Tim Shoveller, the chief negotiator for Network Rail, told the Today programme this morning that he did not think the government needed to get involved in the talks on the rail dispute. He said this was an issue for the industry to resolve with trade unions.

He said managers wanted to make the rail industry “more efficient to generate the funds so that we can make the pay awards that our colleagues want”.

He also said a prolonged dispute would be a “disaster”. Asked if Network Rail was willing to see the dispute run throughout the summer, Shoveller replied:

I think it would be a disaster for the country. It would be a disaster for our passengers and, look, really bad for our employees, who would lose loads of money by having a long, drawn-out strike – that really is the worst place we can get to.

At the end of the day, the facts about the support the government’s provided in terms of the £16bn through Covid, etc – all of those are well-known and documented.

It’s a tragedy that the union have brought the strike action around so quickly because one day there will be a resolution to this, it will only come through talking and the fact is that the strike action really doesn’t help that, in fact, it only makes it so much worse.

Updated

Criminal barristers vote for strike action over legal aid rates

Barristers have voted to go on strike in a row over legal aid funding, PA Meda reports. PA says:

The Criminal Bar Association (CBA), which represents barristers in England and Wales, said several days of court walkouts will begin from next week.

The promised industrial action, announced on Monday following a ballot of members, comes at a time of significant backlogs across the court system.

They are the latest profession to go on strike, ahead of planned action by rail workers later this week, and reports of unrest among teaching staff and NHS employees.

#####

- What is being asked -
Answer these questions from the news text:
(a) According to Tim Shoveller, who should resolve the rail dispute instead of the government?
(b) What word did Shoveller use for a prolonged dispute?
(c) Which organization said barristers' court walkouts will begin, and when will they start?

#####

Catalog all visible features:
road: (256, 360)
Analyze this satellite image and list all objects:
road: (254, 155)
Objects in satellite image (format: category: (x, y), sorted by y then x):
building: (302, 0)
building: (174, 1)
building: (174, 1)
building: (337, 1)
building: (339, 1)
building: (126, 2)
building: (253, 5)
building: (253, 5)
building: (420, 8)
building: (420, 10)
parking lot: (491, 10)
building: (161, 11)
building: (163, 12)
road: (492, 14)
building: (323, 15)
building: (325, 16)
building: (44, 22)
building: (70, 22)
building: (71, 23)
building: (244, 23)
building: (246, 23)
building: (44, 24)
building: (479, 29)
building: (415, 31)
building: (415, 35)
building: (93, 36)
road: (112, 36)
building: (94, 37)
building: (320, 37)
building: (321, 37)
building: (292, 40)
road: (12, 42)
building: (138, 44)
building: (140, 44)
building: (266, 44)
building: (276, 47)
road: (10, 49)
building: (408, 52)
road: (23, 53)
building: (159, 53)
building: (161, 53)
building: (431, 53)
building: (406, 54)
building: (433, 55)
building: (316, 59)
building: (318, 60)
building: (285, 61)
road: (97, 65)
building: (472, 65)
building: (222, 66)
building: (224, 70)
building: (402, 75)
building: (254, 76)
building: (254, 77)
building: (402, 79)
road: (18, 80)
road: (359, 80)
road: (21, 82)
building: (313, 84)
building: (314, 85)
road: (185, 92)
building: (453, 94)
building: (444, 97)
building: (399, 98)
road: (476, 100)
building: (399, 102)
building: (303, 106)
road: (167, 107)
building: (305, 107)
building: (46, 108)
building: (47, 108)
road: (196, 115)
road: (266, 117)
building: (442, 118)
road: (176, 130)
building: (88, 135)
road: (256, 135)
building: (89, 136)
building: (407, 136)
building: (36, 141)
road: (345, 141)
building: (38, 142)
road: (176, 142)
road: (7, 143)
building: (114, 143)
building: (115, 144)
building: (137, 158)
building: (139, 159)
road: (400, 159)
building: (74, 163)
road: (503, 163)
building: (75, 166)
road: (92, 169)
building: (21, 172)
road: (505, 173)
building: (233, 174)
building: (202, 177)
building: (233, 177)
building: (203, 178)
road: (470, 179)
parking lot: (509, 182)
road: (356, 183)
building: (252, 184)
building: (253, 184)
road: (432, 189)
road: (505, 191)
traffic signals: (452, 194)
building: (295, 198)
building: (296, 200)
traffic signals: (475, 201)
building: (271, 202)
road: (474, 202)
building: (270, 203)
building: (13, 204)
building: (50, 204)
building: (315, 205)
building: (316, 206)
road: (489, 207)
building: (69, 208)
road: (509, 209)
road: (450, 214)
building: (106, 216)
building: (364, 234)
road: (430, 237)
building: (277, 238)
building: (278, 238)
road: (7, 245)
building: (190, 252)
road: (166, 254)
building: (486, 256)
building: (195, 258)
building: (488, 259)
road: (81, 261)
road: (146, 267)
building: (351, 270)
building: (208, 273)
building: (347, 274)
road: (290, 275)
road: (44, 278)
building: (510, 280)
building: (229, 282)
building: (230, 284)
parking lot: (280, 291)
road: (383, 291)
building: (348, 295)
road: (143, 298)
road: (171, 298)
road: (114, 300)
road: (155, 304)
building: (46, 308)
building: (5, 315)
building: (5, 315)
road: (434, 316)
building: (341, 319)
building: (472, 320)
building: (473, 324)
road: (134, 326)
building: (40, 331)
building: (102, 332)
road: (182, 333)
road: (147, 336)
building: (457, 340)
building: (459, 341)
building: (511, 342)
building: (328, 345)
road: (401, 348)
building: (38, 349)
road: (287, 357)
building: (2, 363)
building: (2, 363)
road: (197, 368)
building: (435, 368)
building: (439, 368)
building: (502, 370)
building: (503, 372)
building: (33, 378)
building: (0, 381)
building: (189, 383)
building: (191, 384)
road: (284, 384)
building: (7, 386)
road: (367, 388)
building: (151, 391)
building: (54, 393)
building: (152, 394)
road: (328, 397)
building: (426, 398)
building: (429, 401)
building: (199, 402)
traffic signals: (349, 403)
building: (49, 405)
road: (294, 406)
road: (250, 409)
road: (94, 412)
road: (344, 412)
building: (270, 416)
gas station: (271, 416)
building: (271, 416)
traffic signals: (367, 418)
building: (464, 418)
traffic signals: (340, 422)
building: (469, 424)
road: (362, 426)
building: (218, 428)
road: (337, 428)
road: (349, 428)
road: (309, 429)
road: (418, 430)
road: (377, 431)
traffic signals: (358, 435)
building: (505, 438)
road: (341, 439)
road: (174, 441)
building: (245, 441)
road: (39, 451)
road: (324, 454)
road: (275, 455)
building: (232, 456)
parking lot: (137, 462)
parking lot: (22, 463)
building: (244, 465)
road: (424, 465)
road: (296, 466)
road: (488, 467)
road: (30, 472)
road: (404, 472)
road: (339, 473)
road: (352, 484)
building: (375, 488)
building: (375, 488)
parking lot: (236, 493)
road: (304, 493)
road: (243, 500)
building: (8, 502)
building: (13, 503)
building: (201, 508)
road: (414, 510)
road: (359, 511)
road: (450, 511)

#####

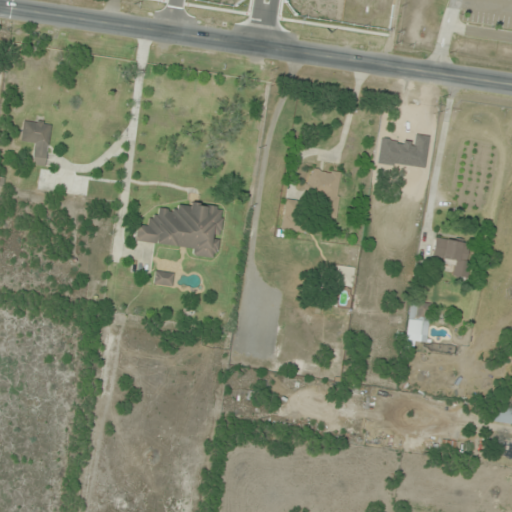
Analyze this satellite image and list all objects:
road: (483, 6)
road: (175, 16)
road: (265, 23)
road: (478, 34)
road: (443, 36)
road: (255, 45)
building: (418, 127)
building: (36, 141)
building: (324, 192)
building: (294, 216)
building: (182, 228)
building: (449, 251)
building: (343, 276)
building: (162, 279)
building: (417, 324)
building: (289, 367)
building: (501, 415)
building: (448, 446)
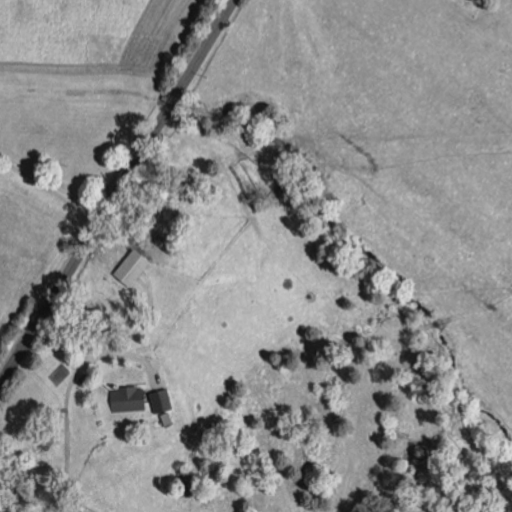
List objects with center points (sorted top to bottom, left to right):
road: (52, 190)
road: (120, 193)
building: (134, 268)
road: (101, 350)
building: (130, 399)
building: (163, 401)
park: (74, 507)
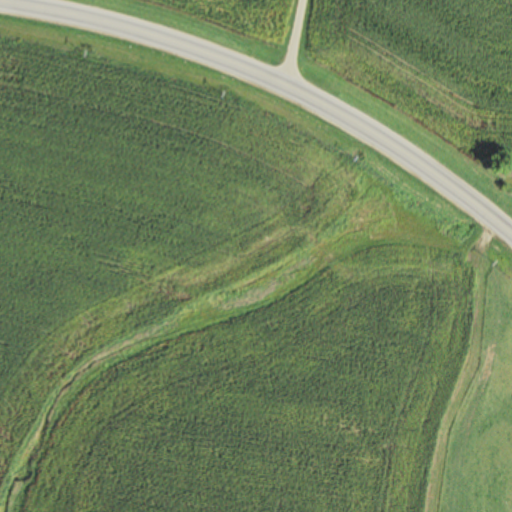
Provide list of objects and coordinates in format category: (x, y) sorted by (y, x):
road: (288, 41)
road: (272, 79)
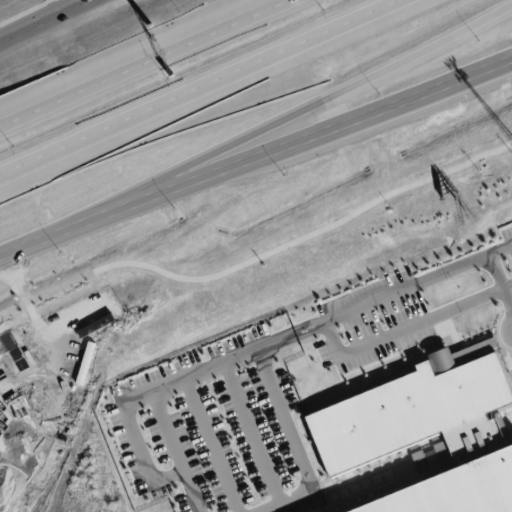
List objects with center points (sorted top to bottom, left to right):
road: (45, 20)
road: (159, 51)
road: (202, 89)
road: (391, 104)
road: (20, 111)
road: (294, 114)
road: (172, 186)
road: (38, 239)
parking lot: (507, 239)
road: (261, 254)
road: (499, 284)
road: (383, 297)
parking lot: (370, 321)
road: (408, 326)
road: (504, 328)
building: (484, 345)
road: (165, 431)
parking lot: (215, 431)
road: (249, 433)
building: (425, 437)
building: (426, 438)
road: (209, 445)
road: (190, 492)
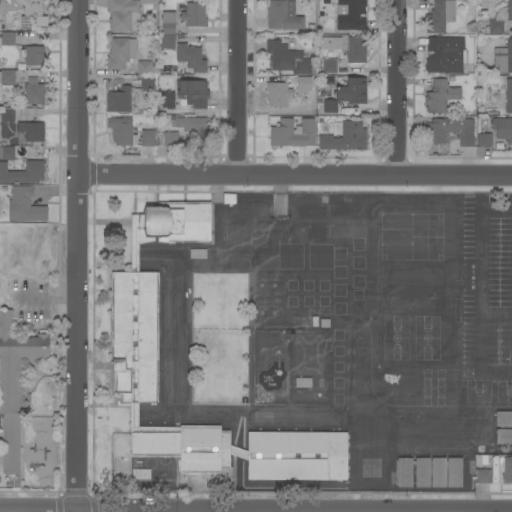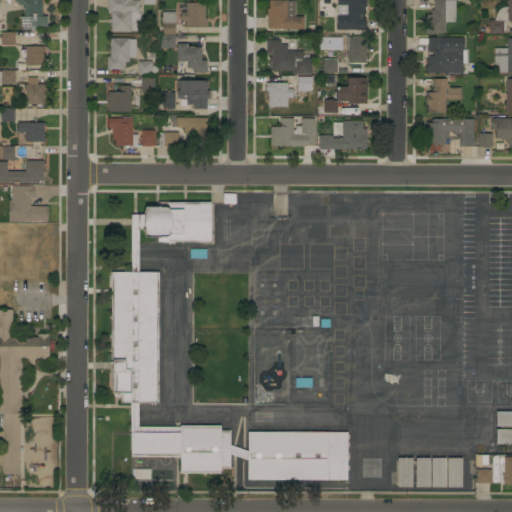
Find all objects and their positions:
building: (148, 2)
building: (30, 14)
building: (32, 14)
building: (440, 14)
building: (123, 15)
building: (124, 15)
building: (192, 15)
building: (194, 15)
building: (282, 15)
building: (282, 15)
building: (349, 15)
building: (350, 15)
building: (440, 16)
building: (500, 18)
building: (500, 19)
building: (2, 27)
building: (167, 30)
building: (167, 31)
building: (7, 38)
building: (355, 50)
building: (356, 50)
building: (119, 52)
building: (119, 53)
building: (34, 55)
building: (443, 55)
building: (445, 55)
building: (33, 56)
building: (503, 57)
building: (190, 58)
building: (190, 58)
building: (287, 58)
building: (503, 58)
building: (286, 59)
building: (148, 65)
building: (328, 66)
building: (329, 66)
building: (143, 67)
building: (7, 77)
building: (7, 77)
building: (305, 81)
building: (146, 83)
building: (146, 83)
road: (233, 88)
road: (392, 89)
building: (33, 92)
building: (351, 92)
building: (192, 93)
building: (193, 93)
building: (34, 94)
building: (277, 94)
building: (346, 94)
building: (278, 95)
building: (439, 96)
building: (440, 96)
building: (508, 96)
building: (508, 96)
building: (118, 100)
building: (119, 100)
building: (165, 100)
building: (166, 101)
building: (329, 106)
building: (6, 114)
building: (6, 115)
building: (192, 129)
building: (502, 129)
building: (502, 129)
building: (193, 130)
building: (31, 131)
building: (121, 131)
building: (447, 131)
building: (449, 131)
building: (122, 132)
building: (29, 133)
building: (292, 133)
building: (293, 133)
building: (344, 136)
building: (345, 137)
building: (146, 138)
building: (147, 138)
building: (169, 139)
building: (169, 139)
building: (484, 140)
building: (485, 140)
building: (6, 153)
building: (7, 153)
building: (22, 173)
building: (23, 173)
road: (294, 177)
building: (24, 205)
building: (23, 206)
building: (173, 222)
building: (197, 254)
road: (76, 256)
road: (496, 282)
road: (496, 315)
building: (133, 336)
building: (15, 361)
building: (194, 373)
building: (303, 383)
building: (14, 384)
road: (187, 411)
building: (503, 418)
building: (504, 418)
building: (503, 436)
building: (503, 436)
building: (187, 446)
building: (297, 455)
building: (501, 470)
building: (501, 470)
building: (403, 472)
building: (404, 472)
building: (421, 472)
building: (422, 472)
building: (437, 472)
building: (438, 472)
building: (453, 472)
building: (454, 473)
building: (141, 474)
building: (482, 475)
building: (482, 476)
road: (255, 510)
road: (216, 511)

#####

- Response box -
(a) The industry, together with trade unions.
(b) "Disaster."
(c) The Criminal Bar Association (CBA). The walkouts begin next week.